# Lightweight proxy for Raspberry Pi



## drmike (Nov 17, 2013)

Tinkering with my Raspberry Pi.   

One of the first projects is to centralize my network outbound traffic in one spot.   

Main piece there is a proxy.

I tried Squid and Privoxy.

Squid hits 40-60% of CPU at around 1600KB/s

Privoxy hits 30-40% of CPU at around the same throughput.

Config for Squid is simple and no caching or anything.  Straight in and out.

Privoxy is running the default config.

Anyone have tuning tips to reduce CPU load here and perhaps better lightweight proxy alternatives?  Goal is to also provide caching in the proxy.   Lots of redundant traffic (updates and similar).  I can't fathom the load as-is if I graft caching in with slow SD card.


----------



## Deleted (Nov 18, 2013)

Most of it is probably syscall overhead from read(), and write(), to socket calls.

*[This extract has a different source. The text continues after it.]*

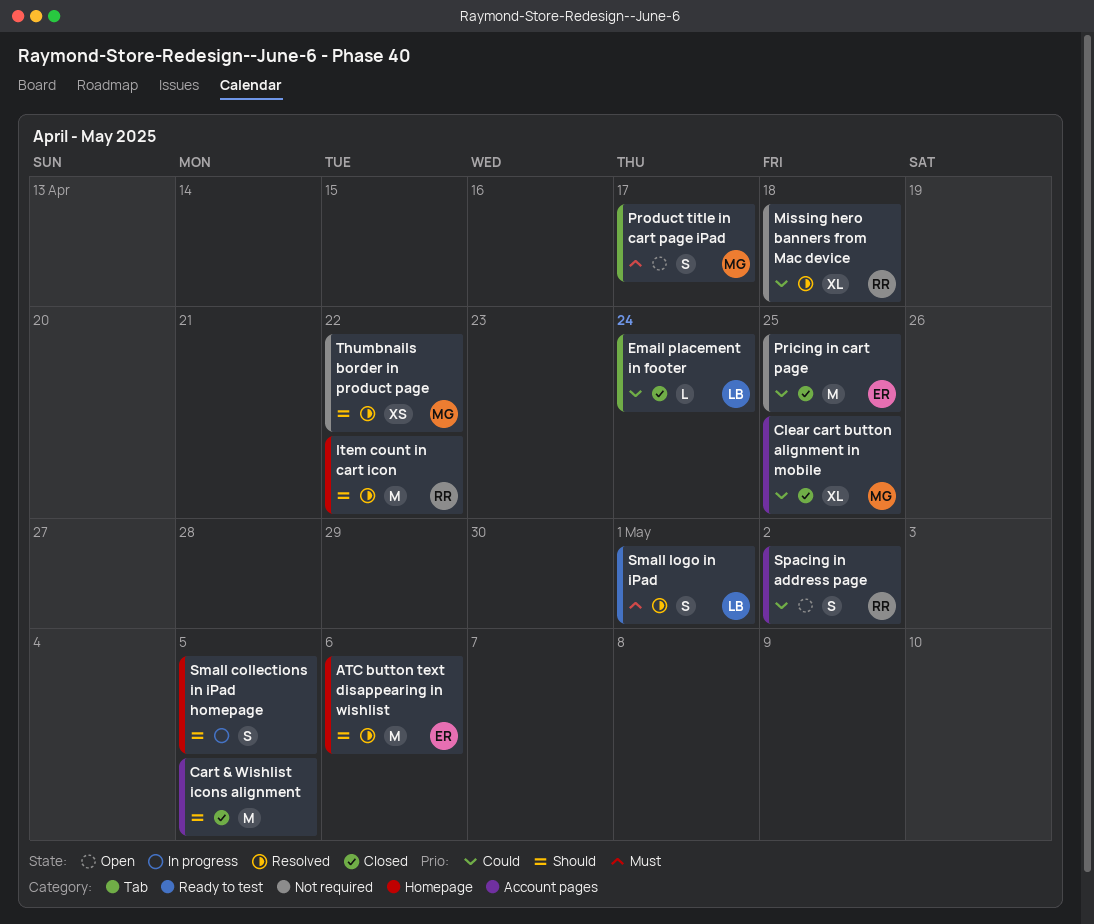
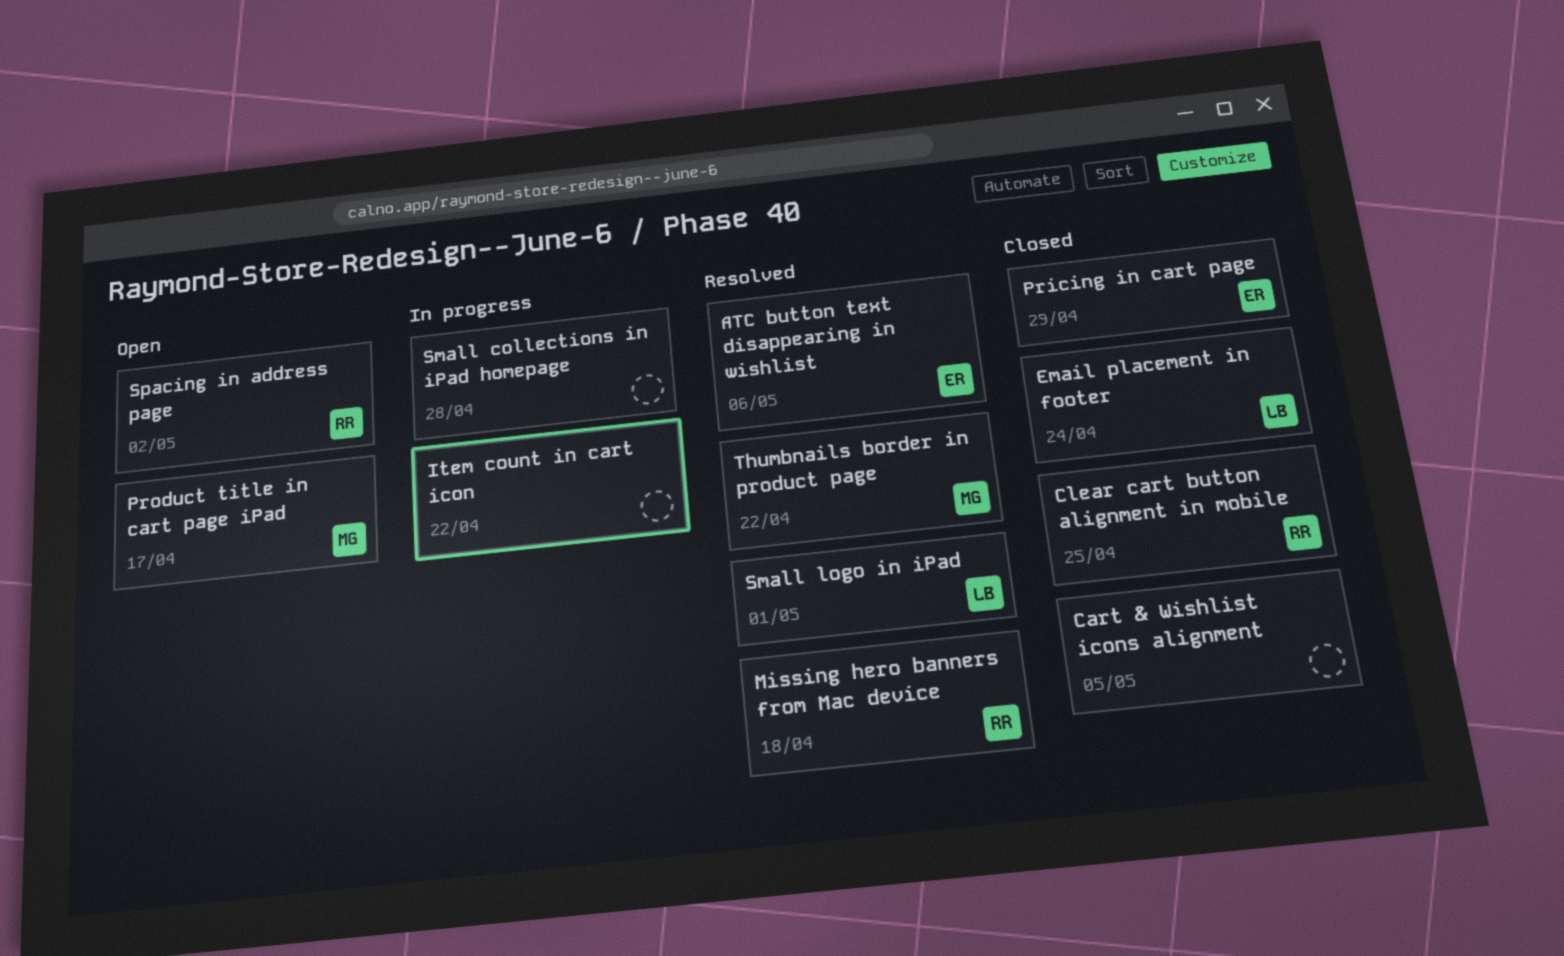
Clear cart button alignment in mobile, owner: MG -> RR
Item count in cart icon, status: Resolved -> In progress
Item count in cart icon, owner: RR -> none
Pricing in cart page, due: Apr 25 -> Apr 29
Small collections in iPad homepage, due: May 5 -> Apr 28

You should attach strace to the process with the '-c' arguement and let it run for a few minutes, then see what it's spending time doing the most (if it's sycall load) and then optimize from there.


----------



## BuyCPanel-Kevin (Nov 18, 2013)

Have you tried PHProxy?


----------



## drmike (Nov 18, 2013)

PHPProxy won't work since this isn't web browsing one off pages, but basically anything that can be stuffed into a SOCK5 proxy or equivalent.  Includes desktop software.

@Monkburger,  I've never messed with strace, interesting new thing for me.  Here's what I am getting from a minute or two from Squid's process:



> *strace -c -p 22408 -v*
> 
> Process 22408 attached - interrupt to quit
> Process 22408 detached
> ...


66% epoll_wait

22.81% write

4.98% read

Where does one go to optimize based on these?  I am off to find info on strace and any write ups on optimization.


----------



## Deleted (Nov 18, 2013)

Try building squid without epoll to see if that helps, it should fallback to using select().. 

I think there is a command line option to switch this on the fly, but I can't remember.


----------